Data supplied:
Start of Block

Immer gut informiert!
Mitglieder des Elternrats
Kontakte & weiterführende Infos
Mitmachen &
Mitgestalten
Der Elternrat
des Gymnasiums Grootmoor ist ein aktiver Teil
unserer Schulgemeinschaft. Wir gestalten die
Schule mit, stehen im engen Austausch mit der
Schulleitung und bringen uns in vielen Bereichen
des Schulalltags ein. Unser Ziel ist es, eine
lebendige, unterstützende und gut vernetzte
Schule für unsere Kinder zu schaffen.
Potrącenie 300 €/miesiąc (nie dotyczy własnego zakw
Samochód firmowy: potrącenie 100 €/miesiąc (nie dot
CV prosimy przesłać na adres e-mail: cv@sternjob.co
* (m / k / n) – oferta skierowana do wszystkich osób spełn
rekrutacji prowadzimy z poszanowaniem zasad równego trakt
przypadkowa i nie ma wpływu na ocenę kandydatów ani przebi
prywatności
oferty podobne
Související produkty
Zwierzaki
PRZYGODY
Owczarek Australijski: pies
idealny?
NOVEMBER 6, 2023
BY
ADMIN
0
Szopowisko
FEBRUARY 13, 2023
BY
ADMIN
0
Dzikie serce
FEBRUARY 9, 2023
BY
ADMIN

End of Block

What you have to do: Copy out the text of every item above, swapping each "ADMIN" for "EDITOR" and keeping all the rest unchanged.

Answer area:
Immer gut informiert!
Mitglieder des Elternrats
Kontakte & weiterführende Infos
Mitmachen &
Mitgestalten
Der Elternrat
des Gymnasiums Grootmoor ist ein aktiver Teil
unserer Schulgemeinschaft. Wir gestalten die
Schule mit, stehen im engen Austausch mit der
Schulleitung und bringen uns in vielen Bereichen
des Schulalltags ein. Unser Ziel ist es, eine
lebendige, unterstützende und gut vernetzte
Schule für unsere Kinder zu schaffen.
Potrącenie 300 €/miesiąc (nie dotyczy własnego zakw
Samochód firmowy: potrącenie 100 €/miesiąc (nie dot
CV prosimy przesłać na adres e-mail: cv@sternjob.co
* (m / k / n) – oferta skierowana do wszystkich osób spełn
rekrutacji prowadzimy z poszanowaniem zasad równego trakt
przypadkowa i nie ma wpływu na ocenę kandydatów ani przebi
prywatności
oferty podobne
Související produkty
Zwierzaki
PRZYGODY
Owczarek Australijski: pies
idealny?
NOVEMBER 6, 2023
BY
EDITOR
0
Szopowisko
FEBRUARY 13, 2023
BY
EDITOR
0
Dzikie serce
FEBRUARY 9, 2023
BY
EDITOR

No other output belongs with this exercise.